しかし、自社の業務を行いながら、すべての法的要求事項の最新情報を把握することは簡単ではありません。
そこで、ここではISO14001で求められる法的要求事項を満たす3つの方法を解説します。
官報をチェックする
官報は、法律の改正や政府発信の情報をまとめた紙媒体のことです。
インターネット上では直近30日の官報は無料で公開されています。インターネット版官報を購読して法的要求事項に変更点がないかなどをチェックすることで、最新情報を把握できます。
ただし、この方法は現時点で環境関連の法令をすべて順守している場合に有効な方法です。現段階で順守できているかわからない場合には、他の方法も合わせて行いましょう。
書籍から情報を得る
関連する法令における書籍から情報を得ることで、環境関連法令の内容を整理する方法です。
例えばダイヤモンド社から出版されている『新・よくわかるISO環境法[改訂第14版]ISO14001と環境関連法規』などを参考にすれば、現行の環境法令を整理できるでしょう。
県の環境課に確認を入れる
最もスピーディーな方法は、県の環境関連の課に問い合わせるという方法です。
県の環境課は企業に対して指導をする義務があるため、まとめて教えてもらうことで順守する方法を把握できます。
また県の環境関連の課に相談するメリットには、国で定めている法令や政令だけでなく、自治体が定める条例も同時に確認できることです。

代表的な環境関連法令
最後に、代表的な環境関連法令を表にしてまとめました。
法令のみではなく、REACH規則や改正RoHS(RoHS2)指令などの取引先の要求についても順守する必要があることは忘れないようにしてください。

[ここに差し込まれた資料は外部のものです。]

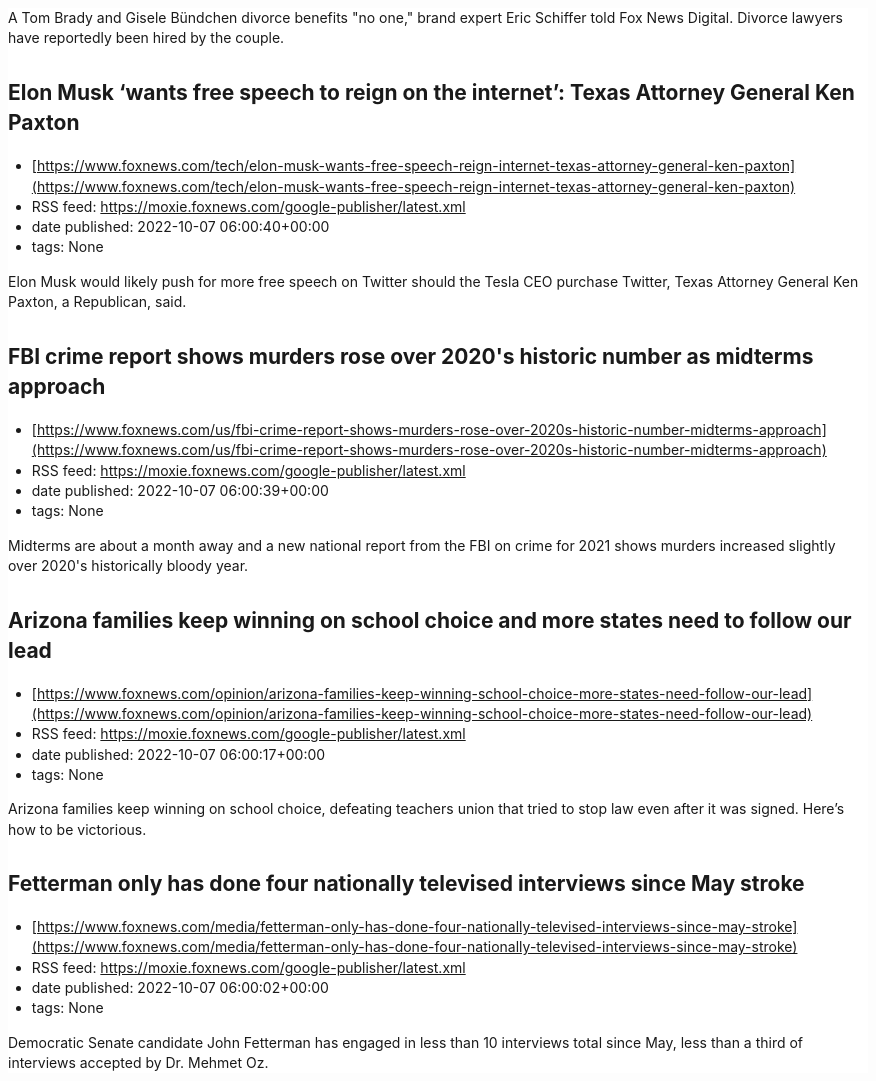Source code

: A Tom Brady and Gisele Bündchen divorce benefits "no one," brand expert Eric Schiffer told Fox News Digital. Divorce lawyers have reportedly been hired by the couple.

## Elon Musk ‘wants free speech to reign on the internet’: Texas Attorney General Ken Paxton
 - [https://www.foxnews.com/tech/elon-musk-wants-free-speech-reign-internet-texas-attorney-general-ken-paxton](https://www.foxnews.com/tech/elon-musk-wants-free-speech-reign-internet-texas-attorney-general-ken-paxton)
 - RSS feed: https://moxie.foxnews.com/google-publisher/latest.xml
 - date published: 2022-10-07 06:00:40+00:00
 - tags: None

Elon Musk would likely push for more free speech on Twitter should the Tesla CEO purchase Twitter, Texas Attorney General Ken Paxton, a Republican, said.

## FBI crime report shows murders rose over 2020's historic number as midterms approach
 - [https://www.foxnews.com/us/fbi-crime-report-shows-murders-rose-over-2020s-historic-number-midterms-approach](https://www.foxnews.com/us/fbi-crime-report-shows-murders-rose-over-2020s-historic-number-midterms-approach)
 - RSS feed: https://moxie.foxnews.com/google-publisher/latest.xml
 - date published: 2022-10-07 06:00:39+00:00
 - tags: None

Midterms are about a month away and a new national report from the FBI on crime for 2021 shows murders increased slightly over 2020's historically bloody year.

## Arizona families keep winning on school choice and more states need to follow our lead
 - [https://www.foxnews.com/opinion/arizona-families-keep-winning-school-choice-more-states-need-follow-our-lead](https://www.foxnews.com/opinion/arizona-families-keep-winning-school-choice-more-states-need-follow-our-lead)
 - RSS feed: https://moxie.foxnews.com/google-publisher/latest.xml
 - date published: 2022-10-07 06:00:17+00:00
 - tags: None

Arizona families keep winning on school choice, defeating teachers union that tried to stop law even after it was signed. Here’s how to be victorious.

## Fetterman only has done four nationally televised interviews since May stroke
 - [https://www.foxnews.com/media/fetterman-only-has-done-four-nationally-televised-interviews-since-may-stroke](https://www.foxnews.com/media/fetterman-only-has-done-four-nationally-televised-interviews-since-may-stroke)
 - RSS feed: https://moxie.foxnews.com/google-publisher/latest.xml
 - date published: 2022-10-07 06:00:02+00:00
 - tags: None

Democratic Senate candidate John Fetterman has engaged in less than 10 interviews total since May, less than a third of interviews accepted by Dr. Mehmet Oz.
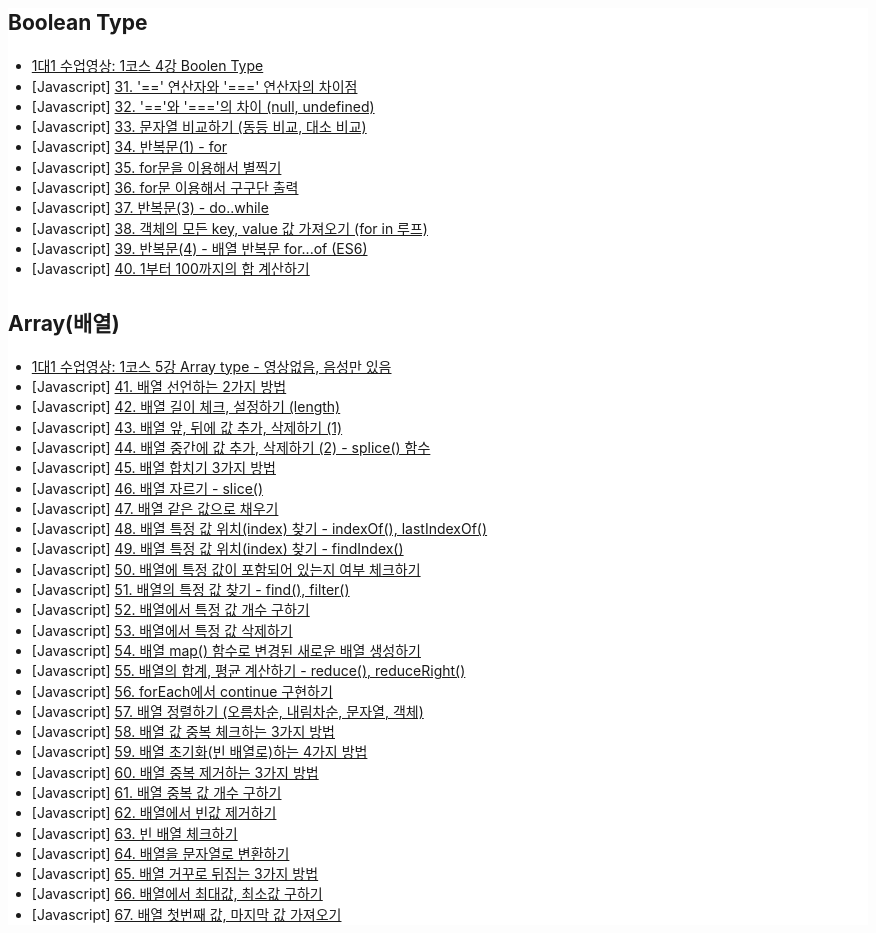 
## Boolean Type
* [1대1 수업영상: 1코스 4강 Boolen Type](https://drive.google.com/drive/folders/1n3zGwOr2ihfql1UQO3JjaccqOCnFaTlR?usp=sharing)
* [Javascript] [31. '==' 연산자와 '===' 연산자의 차이점](https://hianna.tistory.com/376?category=764998)
* [Javascript] [32. '=='와 '==='의 차이 (null, undefined)](https://hianna.tistory.com/376?category=764998)
* [Javascript] [33. 문자열 비교하기 (동등 비교, 대소 비교)](https://hianna.tistory.com/374?category=764998)
* [Javascript] [34. 반복문(1) - for](https://hianna.tistory.com/367?category=764998)
* [Javascript] [35. for문을 이용해서 별찍기 ](https://hianna.tistory.com/368?category=764998)
* [Javascript] [36. for문 이용해서 구구단 출력](https://hianna.tistory.com/369?category=764998)
* [Javascript] [37. 반복문(3) - do..while ](https://hianna.tistory.com/371?category=764998)
* [Javascript] [38. 객체의 모든 key, value 값 가져오기 (for in 루프)](https://hianna.tistory.com/372?category=764998)
* [Javascript] [39. 반복문(4) - 배열 반복문 for...of (ES6)](https://hianna.tistory.com/373?category=764998)
* [Javascript] [40. 1부터 100까지의 합 계산하기](https://hianna.tistory.com/393?category=764998)


## Array(배열)
* [1대1 수업영상: 1코스 5강 Array type - 영상없음, 음성만 있음](https://drive.google.com/drive/folders/17BiPu9ktgtRLyqp0o8wRhNeXHe0XBxw4?usp=sharing)
* [Javascript] [41. 배열 선언하는 2가지 방법](https://hianna.tistory.com/394?category=764998)
* [Javascript] [42. 배열 길이 체크, 설정하기 (length)](https://hianna.tistory.com/366?category=764998)
* [Javascript] [43. 배열 앞, 뒤에 값 추가, 삭제하기 (1)](https://hianna.tistory.com/395?category=764998)
* [Javascript] [44. 배열 중간에 값 추가, 삭제하기 (2) - splice() 함수](https://hianna.tistory.com/396?category=764998)
* [Javascript] [45. 배열 합치기 3가지 방법 ](https://hianna.tistory.com/397?category=764998)
* [Javascript] [46. 배열 자르기 - slice() ](https://hianna.tistory.com/398?category=764998)
* [Javascript] [47. 배열 같은 값으로 채우기](https://hianna.tistory.com/399?category=764998)
* [Javascript] [48. 배열 특정 값 위치(index) 찾기 - indexOf(), lastIndexOf() ](https://hianna.tistory.com/404?category=764998)
* [Javascript] [49. 배열 특정 값 위치(index) 찾기 - findIndex() ](https://hianna.tistory.com/405)
* [Javascript] [50. 배열에 특정 값이 포함되어 있는지 여부 체크하기](https://hianna.tistory.com/403?category=764998)
* [Javascript] [51. 배열의 특정 값 찾기 - find(), filter()](https://hianna.tistory.com/406?category=764998)
* [Javascript] [52. 배열에서 특정 값 개수 구하기 ](https://hianna.tistory.com/488?category=764998)
* [Javascript] [53. 배열에서 특정 값 삭제하기](https://hianna.tistory.com/489?category=764998)
* [Javascript] [54. 배열 map() 함수로 변경된 새로운 배열 생성하기 ](https://hianna.tistory.com/407?category=764998)
* [Javascript] [55. 배열의 합계, 평균 계산하기 - reduce(), reduceRight() ](https://hianna.tistory.com/408?category=764998)
* [Javascript] [56. forEach에서 continue 구현하기](https://hianna.tistory.com/418?category=764998)
* [Javascript] [57. 배열 정렬하기 (오름차순, 내림차순, 문자열, 객체) ](https://hianna.tistory.com/409?category=764998)
* [Javascript] [58. 배열 값 중복 체크하는 3가지 방법](https://hianna.tistory.com/415?category=764998)
* [Javascript] [59. 배열 초기화(빈 배열로)하는 4가지 방법 ](https://hianna.tistory.com/419?category=764998)
* [Javascript] [60. 배열 중복 제거하는 3가지 방법](https://hianna.tistory.com/422?category=764998)
* [Javascript] [61. 배열 중복 값 개수 구하기 ](https://hianna.tistory.com/459?category=764998)
* [Javascript] [62. 배열에서 빈값 제거하기](https://hianna.tistory.com/423?category=764998)
* [Javascript] [63. 빈 배열 체크하기](https://hianna.tistory.com/461?category=764998)
* [Javascript] [64. 배열을 문자열로 변환하기](https://hianna.tistory.com/447?category=764998)
* [Javascript] [65. 배열 거꾸로 뒤집는 3가지 방법 ](https://hianna.tistory.com/448?category=764998)
* [Javascript] [66. 배열에서 최대값, 최소값 구하기](https://hianna.tistory.com/487?category=764998)
* [Javascript] [67. 배열 첫번째 값, 마지막 값 가져오기](https://hianna.tistory.com/505?category=764998)
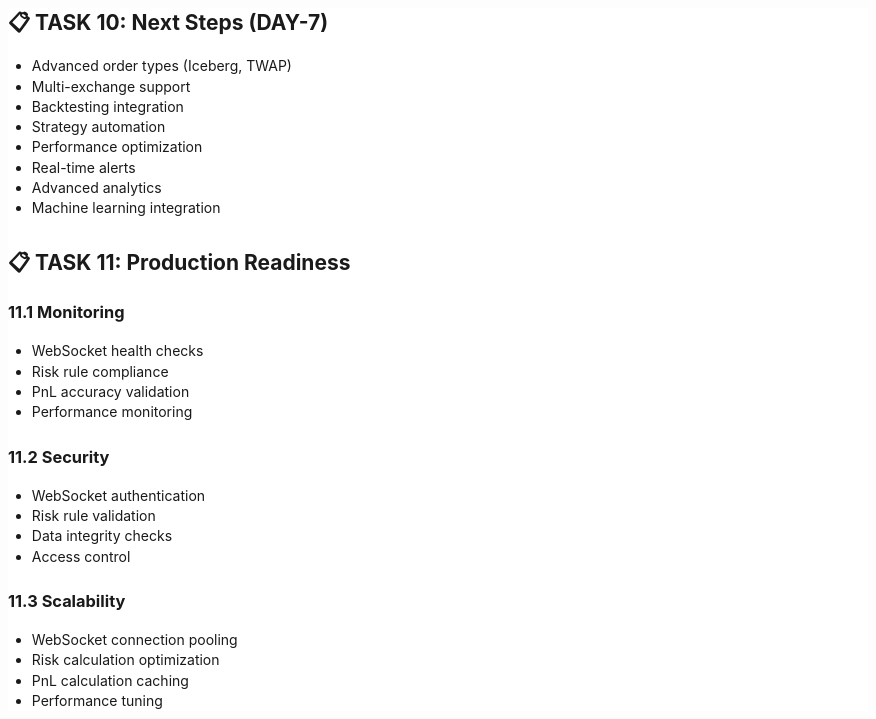 ## 📋 TASK 10: Next Steps (DAY-7)

- Advanced order types (Iceberg, TWAP)
- Multi-exchange support
- Backtesting integration
- Strategy automation
- Performance optimization
- Real-time alerts
- Advanced analytics
- Machine learning integration

## 📋 TASK 11: Production Readiness

### 11.1 Monitoring
- WebSocket health checks
- Risk rule compliance
- PnL accuracy validation
- Performance monitoring

### 11.2 Security
- WebSocket authentication
- Risk rule validation
- Data integrity checks
- Access control

### 11.3 Scalability
- WebSocket connection pooling
- Risk calculation optimization
- PnL calculation caching
- Performance tuning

廃棄物の排出 | 廃掃法(廃棄物の処理及び清掃に関する法律)、PCB特措法(ポリ塩化ビフェニル廃棄物の適正な処理の推進に関する特別措置法) |
---|---|
化学物質の使用・管理 | 毒劇法(毒物及び劇物取締法)、消防法 |
危険物(燃料)の貯蔵・取扱 | 消防法 |
浄化槽の使用・管理 | 浄化槽法 |
空気圧縮機の運転・管理 | 騒音規制法、振動規制法 |
空調機の運転・管理 | 騒音規制法、振動規制法、高圧ガス保安法、フロン回収破壊法(フロン類の使用の合理化及び管理の適正化に関する法律) |
送・排風機の運転・管理 | 騒音規制法、振動規制法 |
非常用発電機の使用・管理 | 大気汚染防止法、消防法 |
特定施設からの排水 | 水質汚濁防止法、下水道法、浄化槽法 |
ボイラーの運転・管理 | 大気汚染防止法 |
廃止した県有焼却施設の管理 | ダイオキシン類対策特別措置法 |
農薬(殺虫剤)の保管・使用 | 農薬取締法 |
受水槽の管理 | 水道法、建築物における衛生的環境の確保に関する法律 |
家電製品の使用 | 家電リサイクル法(特定家庭用機器再商品化法)、小型家電リサイクル法 |
建物の管理 | 建築物における衛生的環境の確保に関する法律 |
物品の購入 | グリーン購入法 |
まとめ
この記事では、ISO14001における法令順守や法的要求事項の概要、法的要求事項を満たす方法、代表的な環境関連法令について解説しました。
環境マネジメントシステムの構築・運用において、法令順守は非常に重要な要素です。ほとんどの取り組みは、法令順守を考慮したうえで取り組む必要があります。
そのため、法的要求事項やその他の要求事項を決定する際には、自社内外部の状況やニーズをよく理解することが大切です。
適切な法的要求事項、その他の要求事項を定めたうえで、法令順守を満たせるように取り組みましょう。